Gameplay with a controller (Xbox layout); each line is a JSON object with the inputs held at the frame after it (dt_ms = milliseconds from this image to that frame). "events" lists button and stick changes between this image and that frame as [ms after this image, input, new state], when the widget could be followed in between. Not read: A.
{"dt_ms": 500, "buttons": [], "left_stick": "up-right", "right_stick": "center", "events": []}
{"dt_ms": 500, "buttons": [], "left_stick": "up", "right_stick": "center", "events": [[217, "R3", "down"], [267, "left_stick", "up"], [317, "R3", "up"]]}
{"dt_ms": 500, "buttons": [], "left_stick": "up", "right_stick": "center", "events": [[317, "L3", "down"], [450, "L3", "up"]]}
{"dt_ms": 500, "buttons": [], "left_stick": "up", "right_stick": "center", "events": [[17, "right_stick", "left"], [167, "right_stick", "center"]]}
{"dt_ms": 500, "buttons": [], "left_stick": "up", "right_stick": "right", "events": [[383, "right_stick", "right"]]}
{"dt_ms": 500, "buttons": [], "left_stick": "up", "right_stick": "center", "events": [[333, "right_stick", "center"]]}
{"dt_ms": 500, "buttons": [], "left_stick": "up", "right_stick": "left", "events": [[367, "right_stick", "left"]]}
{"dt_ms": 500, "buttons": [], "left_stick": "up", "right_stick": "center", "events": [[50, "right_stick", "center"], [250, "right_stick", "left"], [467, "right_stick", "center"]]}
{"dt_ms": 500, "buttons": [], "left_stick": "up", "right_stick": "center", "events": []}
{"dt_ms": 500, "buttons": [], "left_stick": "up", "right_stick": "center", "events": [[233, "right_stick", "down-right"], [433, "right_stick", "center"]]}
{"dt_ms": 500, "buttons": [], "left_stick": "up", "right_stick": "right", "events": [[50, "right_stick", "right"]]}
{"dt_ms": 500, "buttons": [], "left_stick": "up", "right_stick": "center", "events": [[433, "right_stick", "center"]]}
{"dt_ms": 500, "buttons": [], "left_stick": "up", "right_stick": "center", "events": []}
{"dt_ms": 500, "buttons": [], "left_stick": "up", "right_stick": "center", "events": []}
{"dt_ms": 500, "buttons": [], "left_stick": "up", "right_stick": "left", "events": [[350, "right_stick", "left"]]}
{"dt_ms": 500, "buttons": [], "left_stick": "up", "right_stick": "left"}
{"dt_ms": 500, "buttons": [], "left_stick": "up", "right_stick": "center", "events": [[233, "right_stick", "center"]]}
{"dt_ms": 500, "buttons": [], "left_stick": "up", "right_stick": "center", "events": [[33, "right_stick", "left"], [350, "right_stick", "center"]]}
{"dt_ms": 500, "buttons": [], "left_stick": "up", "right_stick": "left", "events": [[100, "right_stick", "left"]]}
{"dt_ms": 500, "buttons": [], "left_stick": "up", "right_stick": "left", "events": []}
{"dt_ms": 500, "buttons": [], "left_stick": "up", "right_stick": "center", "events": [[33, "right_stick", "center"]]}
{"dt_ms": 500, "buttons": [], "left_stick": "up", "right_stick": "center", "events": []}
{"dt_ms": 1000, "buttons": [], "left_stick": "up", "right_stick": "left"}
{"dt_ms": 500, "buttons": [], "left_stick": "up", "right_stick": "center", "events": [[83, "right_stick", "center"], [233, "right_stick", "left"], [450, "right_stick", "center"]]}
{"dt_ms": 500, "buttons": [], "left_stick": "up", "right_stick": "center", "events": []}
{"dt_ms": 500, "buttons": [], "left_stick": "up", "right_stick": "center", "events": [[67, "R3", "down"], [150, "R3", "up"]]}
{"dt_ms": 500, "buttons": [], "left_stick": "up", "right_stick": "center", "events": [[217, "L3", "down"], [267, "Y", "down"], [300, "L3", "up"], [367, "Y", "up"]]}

===

#### What this task involves:
What is needed is a word-for-word copy of the material above.

#### Answer for the task:
Gameplay with a controller (Xbox layout); each line is a JSON object with the inputs held at the frame after it (dt_ms = milliseconds from this image to that frame). "events" lists button and stick changes between this image and that frame as [ms after this image, input, new state], when the widget could be followed in between. Not read: A.
{"dt_ms": 500, "buttons": [], "left_stick": "up-right", "right_stick": "center", "events": []}
{"dt_ms": 500, "buttons": [], "left_stick": "up", "right_stick": "center", "events": [[217, "R3", "down"], [267, "left_stick", "up"], [317, "R3", "up"]]}
{"dt_ms": 500, "buttons": [], "left_stick": "up", "right_stick": "center", "events": [[317, "L3", "down"], [450, "L3", "up"]]}
{"dt_ms": 500, "buttons": [], "left_stick": "up", "right_stick": "center", "events": [[17, "right_stick", "left"], [167, "right_stick", "center"]]}
{"dt_ms": 500, "buttons": [], "left_stick": "up", "right_stick": "right", "events": [[383, "right_stick", "right"]]}
{"dt_ms": 500, "buttons": [], "left_stick": "up", "right_stick": "center", "events": [[333, "right_stick", "center"]]}
{"dt_ms": 500, "buttons": [], "left_stick": "up", "right_stick": "left", "events": [[367, "right_stick", "left"]]}
{"dt_ms": 500, "buttons": [], "left_stick": "up", "right_stick": "center", "events": [[50, "right_stick", "center"], [250, "right_stick", "left"], [467, "right_stick", "center"]]}
{"dt_ms": 500, "buttons": [], "left_stick": "up", "right_stick": "center", "events": []}
{"dt_ms": 500, "buttons": [], "left_stick": "up", "right_stick": "center", "events": [[233, "right_stick", "down-right"], [433, "right_stick", "center"]]}
{"dt_ms": 500, "buttons": [], "left_stick": "up", "right_stick": "right", "events": [[50, "right_stick", "right"]]}
{"dt_ms": 500, "buttons": [], "left_stick": "up", "right_stick": "center", "events": [[433, "right_stick", "center"]]}
{"dt_ms": 500, "buttons": [], "left_stick": "up", "right_stick": "center", "events": []}
{"dt_ms": 500, "buttons": [], "left_stick": "up", "right_stick": "center", "events": []}
{"dt_ms": 500, "buttons": [], "left_stick": "up", "right_stick": "left", "events": [[350, "right_stick", "left"]]}
{"dt_ms": 500, "buttons": [], "left_stick": "up", "right_stick": "left"}
{"dt_ms": 500, "buttons": [], "left_stick": "up", "right_stick": "center", "events": [[233, "right_stick", "center"]]}
{"dt_ms": 500, "buttons": [], "left_stick": "up", "right_stick": "center", "events": [[33, "right_stick", "left"], [350, "right_stick", "center"]]}
{"dt_ms": 500, "buttons": [], "left_stick": "up", "right_stick": "left", "events": [[100, "right_stick", "left"]]}
{"dt_ms": 500, "buttons": [], "left_stick": "up", "right_stick": "left", "events": []}
{"dt_ms": 500, "buttons": [], "left_stick": "up", "right_stick": "center", "events": [[33, "right_stick", "center"]]}
{"dt_ms": 500, "buttons": [], "left_stick": "up", "right_stick": "center", "events": []}
{"dt_ms": 1000, "buttons": [], "left_stick": "up", "right_stick": "left"}
{"dt_ms": 500, "buttons": [], "left_stick": "up", "right_stick": "center", "events": [[83, "right_stick", "center"], [233, "right_stick", "left"], [450, "right_stick", "center"]]}
{"dt_ms": 500, "buttons": [], "left_stick": "up", "right_stick": "center", "events": []}
{"dt_ms": 500, "buttons": [], "left_stick": "up", "right_stick": "center", "events": [[67, "R3", "down"], [150, "R3", "up"]]}
{"dt_ms": 500, "buttons": [], "left_stick": "up", "right_stick": "center", "events": [[217, "L3", "down"], [267, "Y", "down"], [300, "L3", "up"], [367, "Y", "up"]]}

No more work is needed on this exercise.